**PASSAGE GIVEN**
## Begin
Peripheral Component Interconnect (PCI), as its name implies is a standard that describes how to connect the peripheral components of a system together in a structured and controlled way. The standard describes the way that the system components are electrically connected and the way that they should behave. This chapter looks at how the Linux kernel initializes the system's PCI buses and devices.
Figure 6.1 is a logical diagram of an example PCI based system. The PCI buses and PCI-PCI bridges are the glue connecting the system components together; the CPU is connected to PCI bus 0, the primary PCI bus as is the video device. A special PCI device, a PCI-PCI bridge connects the primary bus to the secondary PCI bus, PCI bus 1. In the jargon of the PCI specification, PCI bus 1 is described as being downstream of the PCI-PCI bridge and PCI bus 0 is up-stream of the bridge. Connected to the secondary PCI bus are the SCSI and ethernet devices for the system. Physically the bridge, secondary PCI bus and two devices would all be contained on the same combination PCI card. The PCI-ISA bridge in the system supports older, legacy ISA devices and the diagram shows a super I/O controller chip, which controls the keyboard, mouse and floppy. 1
The CPU and the PCI devices need to access memory that is shared between them. This memory is used by device drivers to control the PCI devices and to pass information between them. Typically the shared memory contains control and status registers for the device. These registers are used to control the device and to read its status. For example, the PCI SCSI device driver would read its status register to find out if the SCSI device was ready to write a block of information to the SCSI disk. Or it might write to the control register to start the device running after it has been turned on.
The CPU's system memory could be used for this shared memory but if it were, then every time a PCI device accessed memory, the CPU would have to stall, waiting for the PCI device to finish. Access to memory is generally limited to one system component at a time. This would slow the system down. It is also not a good idea to allow the system's peripheral devices to access main memory in an uncontrolled way. This would be very dangerous; a rogue device could make the system very unstable.
Peripheral devices have their own memory spaces. The CPU can access these spaces but access by the devices into the system's memory is very strictly controlled using DMA (Direct Memory Access) channels. ISA devices have access to two address spaces, ISA I/O (Input/Output) and ISA memory. PCI has three; PCI I/O, PCI Memory and PCI Configuration space. All of these address spaces are also accessible by the CPU with the the PCI I/O and PCI Memory address spaces being used by the device drivers and the PCI Configuration space being used by the PCI initialization code within the Linux kernel.
The Alpha AXP processor does not have natural access to addresses spaces other than the system address space. It uses support chipsets to access other address spaces such as PCI Configuration space. It uses a sparse address mapping scheme which steals part of the large virtual address space and maps it to the PCI address spaces.
## End
**WHAT TO WORK ON**
Reproduce the PCI passage word for word between "The CPU's system" and "system very unstable.", inclusive. The material that comes next is separate from the PCI passage.

**PROVIDED DATA**
## Begin
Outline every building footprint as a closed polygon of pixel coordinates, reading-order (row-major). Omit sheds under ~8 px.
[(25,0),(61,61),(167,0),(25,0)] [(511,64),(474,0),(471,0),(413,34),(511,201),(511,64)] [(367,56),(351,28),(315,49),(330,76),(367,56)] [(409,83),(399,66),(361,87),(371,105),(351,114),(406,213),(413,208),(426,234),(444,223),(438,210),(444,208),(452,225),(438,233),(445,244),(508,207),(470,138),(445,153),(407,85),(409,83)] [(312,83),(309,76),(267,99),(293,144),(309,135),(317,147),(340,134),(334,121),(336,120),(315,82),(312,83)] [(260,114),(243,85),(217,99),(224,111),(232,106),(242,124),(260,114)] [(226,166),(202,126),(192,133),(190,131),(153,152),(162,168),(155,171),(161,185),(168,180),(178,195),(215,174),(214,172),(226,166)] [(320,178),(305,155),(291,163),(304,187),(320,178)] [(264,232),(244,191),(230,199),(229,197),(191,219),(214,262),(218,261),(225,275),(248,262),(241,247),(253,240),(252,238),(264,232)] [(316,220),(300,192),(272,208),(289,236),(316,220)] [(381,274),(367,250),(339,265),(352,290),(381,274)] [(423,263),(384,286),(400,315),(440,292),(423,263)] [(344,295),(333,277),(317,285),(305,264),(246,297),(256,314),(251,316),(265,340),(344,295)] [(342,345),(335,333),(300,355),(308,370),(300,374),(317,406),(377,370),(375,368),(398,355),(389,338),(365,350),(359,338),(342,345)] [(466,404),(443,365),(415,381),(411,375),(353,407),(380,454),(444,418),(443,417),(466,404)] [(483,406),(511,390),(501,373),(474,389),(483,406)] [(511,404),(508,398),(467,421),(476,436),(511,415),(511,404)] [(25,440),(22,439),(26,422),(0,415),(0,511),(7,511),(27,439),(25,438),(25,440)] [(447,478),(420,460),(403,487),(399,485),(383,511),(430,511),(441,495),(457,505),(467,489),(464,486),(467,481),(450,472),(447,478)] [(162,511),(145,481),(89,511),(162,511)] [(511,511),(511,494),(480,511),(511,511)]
## End
**EXERCISE SOLUTION**
The CPU's system memory could be used for this shared memory but if it were, then every time a PCI device accessed memory, the CPU would have to stall, waiting for the PCI device to finish. Access to memory is generally limited to one system component at a time. This would slow the system down. It is also not a good idea to allow the system's peripheral devices to access main memory in an uncontrolled way. This would be very dangerous; a rogue device could make the system very unstable.